After announcing their plans to amend House Bill 117 to include extensive tax reforms and a formula to redistribute sales tax revenues in a press conference, Senate leadership elected also to include those provisions in their budget before releasing it to the public on June 15th.  To learn more about those proposals, you may read our previous discussion of them here or review the Senate budget legislation here, beginning on page 468.

Continuing Resolution

In years when a state budget agreement is not reached nor in place before the conclusion of the fiscal year on June 30th, the General Assembly must enact a continuing resolution to keep state government running.  While it is important to give government leaders the guidance they need in their financial planning for the coming weeks, appropriations leaders from each chamber must be careful not to jeopardize their positions or prejudice full critical budget negotiations by what they include or exclude in the continuing resolution.
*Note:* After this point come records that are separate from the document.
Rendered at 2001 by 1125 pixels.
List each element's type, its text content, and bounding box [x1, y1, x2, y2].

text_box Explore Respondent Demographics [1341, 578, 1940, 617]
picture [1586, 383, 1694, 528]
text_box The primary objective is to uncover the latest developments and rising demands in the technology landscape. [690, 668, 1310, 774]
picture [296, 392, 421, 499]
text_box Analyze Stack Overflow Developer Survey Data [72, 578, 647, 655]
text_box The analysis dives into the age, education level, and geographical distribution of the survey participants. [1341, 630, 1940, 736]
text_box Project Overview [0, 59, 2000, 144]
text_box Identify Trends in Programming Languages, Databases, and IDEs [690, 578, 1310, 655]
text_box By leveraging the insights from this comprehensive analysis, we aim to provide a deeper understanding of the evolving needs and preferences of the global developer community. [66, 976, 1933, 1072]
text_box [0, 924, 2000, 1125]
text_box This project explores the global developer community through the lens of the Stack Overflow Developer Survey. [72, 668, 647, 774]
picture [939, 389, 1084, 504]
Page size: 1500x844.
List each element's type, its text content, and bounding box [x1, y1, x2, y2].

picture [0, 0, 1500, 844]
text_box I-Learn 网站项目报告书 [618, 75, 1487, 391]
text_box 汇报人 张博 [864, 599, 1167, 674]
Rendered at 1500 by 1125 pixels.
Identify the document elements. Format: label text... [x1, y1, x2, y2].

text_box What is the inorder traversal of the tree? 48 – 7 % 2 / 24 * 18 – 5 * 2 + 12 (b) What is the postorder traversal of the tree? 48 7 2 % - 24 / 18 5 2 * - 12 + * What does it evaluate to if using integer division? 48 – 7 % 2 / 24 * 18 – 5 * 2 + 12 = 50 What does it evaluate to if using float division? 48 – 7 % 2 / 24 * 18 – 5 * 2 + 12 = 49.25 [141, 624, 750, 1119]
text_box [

At the heart of the continuing resolution debate is the discussion over the resolution's expiration date.  Lobbyists, non-appropriations legislators, and legislative staff will all be paying particularly close attention to that figure, as it will send a strong signal about the length of time that those in power expect this year's legislative session to last. 

The expiration date adopted in the continuing resolution also will be indicative of legislators' thoughts on how difficult reaching a budget compromise will be, with a later expiration date signifying a sentiment that debate will be lengthy.  Although both chambers adjourned for the weekend without a continuing resolution in place last week, a resolution will need to be in place before the new fiscal year begins on Wednesday, July 1st.